> Work instructions: Please edit the entries below, changing every "MY-ACCESS-TOKEN" to "YOUR-ACCESS-TOKEN" and leaving the rest untouched.

> Given records:
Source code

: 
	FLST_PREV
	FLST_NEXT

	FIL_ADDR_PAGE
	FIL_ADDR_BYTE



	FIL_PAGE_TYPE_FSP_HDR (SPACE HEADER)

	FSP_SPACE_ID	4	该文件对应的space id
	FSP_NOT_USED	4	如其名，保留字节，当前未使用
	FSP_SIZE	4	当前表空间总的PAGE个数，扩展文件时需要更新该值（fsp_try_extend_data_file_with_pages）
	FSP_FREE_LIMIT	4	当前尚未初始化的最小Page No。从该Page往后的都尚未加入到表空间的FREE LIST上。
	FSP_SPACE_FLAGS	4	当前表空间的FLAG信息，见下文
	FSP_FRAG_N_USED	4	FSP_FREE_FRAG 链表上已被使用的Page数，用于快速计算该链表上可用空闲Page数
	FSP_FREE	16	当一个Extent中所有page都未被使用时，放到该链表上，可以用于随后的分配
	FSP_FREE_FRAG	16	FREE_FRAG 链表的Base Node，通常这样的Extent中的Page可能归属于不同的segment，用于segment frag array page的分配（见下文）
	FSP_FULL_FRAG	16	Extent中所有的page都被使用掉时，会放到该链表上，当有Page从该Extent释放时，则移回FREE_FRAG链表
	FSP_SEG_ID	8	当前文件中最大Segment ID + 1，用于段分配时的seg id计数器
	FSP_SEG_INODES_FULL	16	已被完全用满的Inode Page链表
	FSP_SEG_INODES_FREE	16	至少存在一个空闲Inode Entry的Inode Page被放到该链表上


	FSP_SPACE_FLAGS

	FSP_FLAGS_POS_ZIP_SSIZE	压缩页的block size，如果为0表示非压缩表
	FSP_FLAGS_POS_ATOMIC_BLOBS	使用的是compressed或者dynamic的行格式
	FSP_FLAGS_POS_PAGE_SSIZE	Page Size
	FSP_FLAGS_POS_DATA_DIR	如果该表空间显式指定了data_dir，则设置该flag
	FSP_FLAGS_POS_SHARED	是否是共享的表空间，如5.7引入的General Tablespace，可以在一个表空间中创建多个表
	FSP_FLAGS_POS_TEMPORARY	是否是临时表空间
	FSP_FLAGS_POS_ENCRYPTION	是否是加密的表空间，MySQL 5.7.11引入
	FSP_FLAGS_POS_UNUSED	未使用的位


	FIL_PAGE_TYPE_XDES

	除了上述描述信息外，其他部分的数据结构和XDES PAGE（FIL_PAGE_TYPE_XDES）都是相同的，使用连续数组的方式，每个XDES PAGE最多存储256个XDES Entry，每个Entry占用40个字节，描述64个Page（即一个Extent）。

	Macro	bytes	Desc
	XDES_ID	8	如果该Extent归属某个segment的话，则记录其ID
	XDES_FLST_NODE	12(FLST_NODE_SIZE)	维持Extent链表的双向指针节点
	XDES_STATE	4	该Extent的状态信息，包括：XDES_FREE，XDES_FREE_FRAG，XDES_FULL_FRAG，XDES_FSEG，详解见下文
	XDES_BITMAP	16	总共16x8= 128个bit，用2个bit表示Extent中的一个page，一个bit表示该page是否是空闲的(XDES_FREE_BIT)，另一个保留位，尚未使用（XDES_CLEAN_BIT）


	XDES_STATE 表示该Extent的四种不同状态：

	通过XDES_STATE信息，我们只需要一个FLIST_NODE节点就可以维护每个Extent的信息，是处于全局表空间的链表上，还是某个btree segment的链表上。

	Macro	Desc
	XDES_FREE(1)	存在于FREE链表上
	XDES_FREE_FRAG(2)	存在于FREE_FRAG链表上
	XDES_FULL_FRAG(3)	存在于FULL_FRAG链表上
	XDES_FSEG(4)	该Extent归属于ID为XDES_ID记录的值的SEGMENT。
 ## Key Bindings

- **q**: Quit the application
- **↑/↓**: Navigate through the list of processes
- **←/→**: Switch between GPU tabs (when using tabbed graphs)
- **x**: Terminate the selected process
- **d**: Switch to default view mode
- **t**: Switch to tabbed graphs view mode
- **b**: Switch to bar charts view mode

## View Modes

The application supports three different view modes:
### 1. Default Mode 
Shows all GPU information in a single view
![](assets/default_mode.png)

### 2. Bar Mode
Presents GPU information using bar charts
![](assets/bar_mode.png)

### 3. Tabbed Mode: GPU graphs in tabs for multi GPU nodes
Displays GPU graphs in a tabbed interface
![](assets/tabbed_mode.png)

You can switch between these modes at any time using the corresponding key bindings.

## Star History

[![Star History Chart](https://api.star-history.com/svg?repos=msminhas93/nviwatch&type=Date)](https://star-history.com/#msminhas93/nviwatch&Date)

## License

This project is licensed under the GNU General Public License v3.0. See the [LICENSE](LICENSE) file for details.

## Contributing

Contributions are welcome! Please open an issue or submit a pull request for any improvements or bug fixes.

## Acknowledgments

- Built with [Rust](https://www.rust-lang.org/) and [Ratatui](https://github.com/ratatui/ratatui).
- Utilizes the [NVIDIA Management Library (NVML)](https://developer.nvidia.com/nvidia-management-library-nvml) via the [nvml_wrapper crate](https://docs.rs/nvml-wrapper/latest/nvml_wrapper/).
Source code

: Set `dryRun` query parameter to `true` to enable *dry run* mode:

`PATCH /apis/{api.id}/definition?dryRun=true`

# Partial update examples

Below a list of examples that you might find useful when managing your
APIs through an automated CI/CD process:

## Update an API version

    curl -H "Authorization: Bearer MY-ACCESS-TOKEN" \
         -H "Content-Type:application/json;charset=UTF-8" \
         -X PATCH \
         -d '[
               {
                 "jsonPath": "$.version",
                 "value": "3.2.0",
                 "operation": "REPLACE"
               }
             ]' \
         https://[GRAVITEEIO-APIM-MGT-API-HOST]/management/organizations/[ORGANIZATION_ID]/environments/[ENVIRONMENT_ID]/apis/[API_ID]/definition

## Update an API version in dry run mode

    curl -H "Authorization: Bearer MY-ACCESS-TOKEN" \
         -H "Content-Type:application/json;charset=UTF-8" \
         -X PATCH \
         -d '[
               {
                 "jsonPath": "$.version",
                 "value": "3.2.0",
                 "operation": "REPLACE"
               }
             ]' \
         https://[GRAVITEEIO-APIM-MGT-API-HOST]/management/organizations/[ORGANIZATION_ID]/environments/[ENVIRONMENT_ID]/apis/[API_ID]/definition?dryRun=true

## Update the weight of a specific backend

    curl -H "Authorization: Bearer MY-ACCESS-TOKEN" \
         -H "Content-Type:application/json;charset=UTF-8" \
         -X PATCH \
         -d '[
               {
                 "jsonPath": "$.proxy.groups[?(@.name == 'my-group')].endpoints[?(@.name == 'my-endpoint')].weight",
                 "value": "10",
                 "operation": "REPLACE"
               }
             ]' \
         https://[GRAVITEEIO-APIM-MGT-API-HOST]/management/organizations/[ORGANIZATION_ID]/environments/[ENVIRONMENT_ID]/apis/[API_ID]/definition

> Written response:
Source code

: 
	FLST_PREV
	FLST_NEXT

	FIL_ADDR_PAGE
	FIL_ADDR_BYTE



	FIL_PAGE_TYPE_FSP_HDR (SPACE HEADER)

	FSP_SPACE_ID	4	该文件对应的space id
	FSP_NOT_USED	4	如其名，保留字节，当前未使用
	FSP_SIZE	4	当前表空间总的PAGE个数，扩展文件时需要更新该值（fsp_try_extend_data_file_with_pages）
	FSP_FREE_LIMIT	4	当前尚未初始化的最小Page No。从该Page往后的都尚未加入到表空间的FREE LIST上。
	FSP_SPACE_FLAGS	4	当前表空间的FLAG信息，见下文
	FSP_FRAG_N_USED	4	FSP_FREE_FRAG 链表上已被使用的Page数，用于快速计算该链表上可用空闲Page数
	FSP_FREE	16	当一个Extent中所有page都未被使用时，放到该链表上，可以用于随后的分配
	FSP_FREE_FRAG	16	FREE_FRAG 链表的Base Node，通常这样的Extent中的Page可能归属于不同的segment，用于segment frag array page的分配（见下文）
	FSP_FULL_FRAG	16	Extent中所有的page都被使用掉时，会放到该链表上，当有Page从该Extent释放时，则移回FREE_FRAG链表
	FSP_SEG_ID	8	当前文件中最大Segment ID + 1，用于段分配时的seg id计数器
	FSP_SEG_INODES_FULL	16	已被完全用满的Inode Page链表
	FSP_SEG_INODES_FREE	16	至少存在一个空闲Inode Entry的Inode Page被放到该链表上


	FSP_SPACE_FLAGS

	FSP_FLAGS_POS_ZIP_SSIZE	压缩页的block size，如果为0表示非压缩表
	FSP_FLAGS_POS_ATOMIC_BLOBS	使用的是compressed或者dynamic的行格式
	FSP_FLAGS_POS_PAGE_SSIZE	Page Size
	FSP_FLAGS_POS_DATA_DIR	如果该表空间显式指定了data_dir，则设置该flag
	FSP_FLAGS_POS_SHARED	是否是共享的表空间，如5.7引入的General Tablespace，可以在一个表空间中创建多个表
	FSP_FLAGS_POS_TEMPORARY	是否是临时表空间
	FSP_FLAGS_POS_ENCRYPTION	是否是加密的表空间，MySQL 5.7.11引入
	FSP_FLAGS_POS_UNUSED	未使用的位


	FIL_PAGE_TYPE_XDES

	除了上述描述信息外，其他部分的数据结构和XDES PAGE（FIL_PAGE_TYPE_XDES）都是相同的，使用连续数组的方式，每个XDES PAGE最多存储256个XDES Entry，每个Entry占用40个字节，描述64个Page（即一个Extent）。

	Macro	bytes	Desc
	XDES_ID	8	如果该Extent归属某个segment的话，则记录其ID
	XDES_FLST_NODE	12(FLST_NODE_SIZE)	维持Extent链表的双向指针节点
	XDES_STATE	4	该Extent的状态信息，包括：XDES_FREE，XDES_FREE_FRAG，XDES_FULL_FRAG，XDES_FSEG，详解见下文
	XDES_BITMAP	16	总共16x8= 128个bit，用2个bit表示Extent中的一个page，一个bit表示该page是否是空闲的(XDES_FREE_BIT)，另一个保留位，尚未使用（XDES_CLEAN_BIT）


	XDES_STATE 表示该Extent的四种不同状态：

	通过XDES_STATE信息，我们只需要一个FLIST_NODE节点就可以维护每个Extent的信息，是处于全局表空间的链表上，还是某个btree segment的链表上。

	Macro	Desc
	XDES_FREE(1)	存在于FREE链表上
	XDES_FREE_FRAG(2)	存在于FREE_FRAG链表上
	XDES_FULL_FRAG(3)	存在于FULL_FRAG链表上
	XDES_FSEG(4)	该Extent归属于ID为XDES_ID记录的值的SEGMENT。
 ## Key Bindings

- **q**: Quit the application
- **↑/↓**: Navigate through the list of processes
- **←/→**: Switch between GPU tabs (when using tabbed graphs)
- **x**: Terminate the selected process
- **d**: Switch to default view mode
- **t**: Switch to tabbed graphs view mode
- **b**: Switch to bar charts view mode

## View Modes

The application supports three different view modes:
### 1. Default Mode 
Shows all GPU information in a single view
![](assets/default_mode.png)

### 2. Bar Mode
Presents GPU information using bar charts
![](assets/bar_mode.png)

### 3. Tabbed Mode: GPU graphs in tabs for multi GPU nodes
Displays GPU graphs in a tabbed interface
![](assets/tabbed_mode.png)

You can switch between these modes at any time using the corresponding key bindings.

## Star History

[![Star History Chart](https://api.star-history.com/svg?repos=msminhas93/nviwatch&type=Date)](https://star-history.com/#msminhas93/nviwatch&Date)

## License

This project is licensed under the GNU General Public License v3.0. See the [LICENSE](LICENSE) file for details.

## Contributing

Contributions are welcome! Please open an issue or submit a pull request for any improvements or bug fixes.

## Acknowledgments

- Built with [Rust](https://www.rust-lang.org/) and [Ratatui](https://github.com/ratatui/ratatui).
- Utilizes the [NVIDIA Management Library (NVML)](https://developer.nvidia.com/nvidia-management-library-nvml) via the [nvml_wrapper crate](https://docs.rs/nvml-wrapper/latest/nvml_wrapper/).
Source code

: Set `dryRun` query parameter to `true` to enable *dry run* mode:

`PATCH /apis/{api.id}/definition?dryRun=true`

# Partial update examples

Below a list of examples that you might find useful when managing your
APIs through an automated CI/CD process:

## Update an API version

    curl -H "Authorization: Bearer YOUR-ACCESS-TOKEN" \
         -H "Content-Type:application/json;charset=UTF-8" \
         -X PATCH \
         -d '[
               {
                 "jsonPath": "$.version",
                 "value": "3.2.0",
                 "operation": "REPLACE"
               }
             ]' \
         https://[GRAVITEEIO-APIM-MGT-API-HOST]/management/organizations/[ORGANIZATION_ID]/environments/[ENVIRONMENT_ID]/apis/[API_ID]/definition

## Update an API version in dry run mode

    curl -H "Authorization: Bearer YOUR-ACCESS-TOKEN" \
         -H "Content-Type:application/json;charset=UTF-8" \
         -X PATCH \
         -d '[
               {
                 "jsonPath": "$.version",
                 "value": "3.2.0",
                 "operation": "REPLACE"
               }
             ]' \
         https://[GRAVITEEIO-APIM-MGT-API-HOST]/management/organizations/[ORGANIZATION_ID]/environments/[ENVIRONMENT_ID]/apis/[API_ID]/definition?dryRun=true

## Update the weight of a specific backend

    curl -H "Authorization: Bearer YOUR-ACCESS-TOKEN" \
         -H "Content-Type:application/json;charset=UTF-8" \
         -X PATCH \
         -d '[
               {
                 "jsonPath": "$.proxy.groups[?(@.name == 'my-group')].endpoints[?(@.name == 'my-endpoint')].weight",
                 "value": "10",
                 "operation": "REPLACE"
               }
             ]' \
         https://[GRAVITEEIO-APIM-MGT-API-HOST]/management/organizations/[ORGANIZATION_ID]/environments/[ENVIRONMENT_ID]/apis/[API_ID]/definition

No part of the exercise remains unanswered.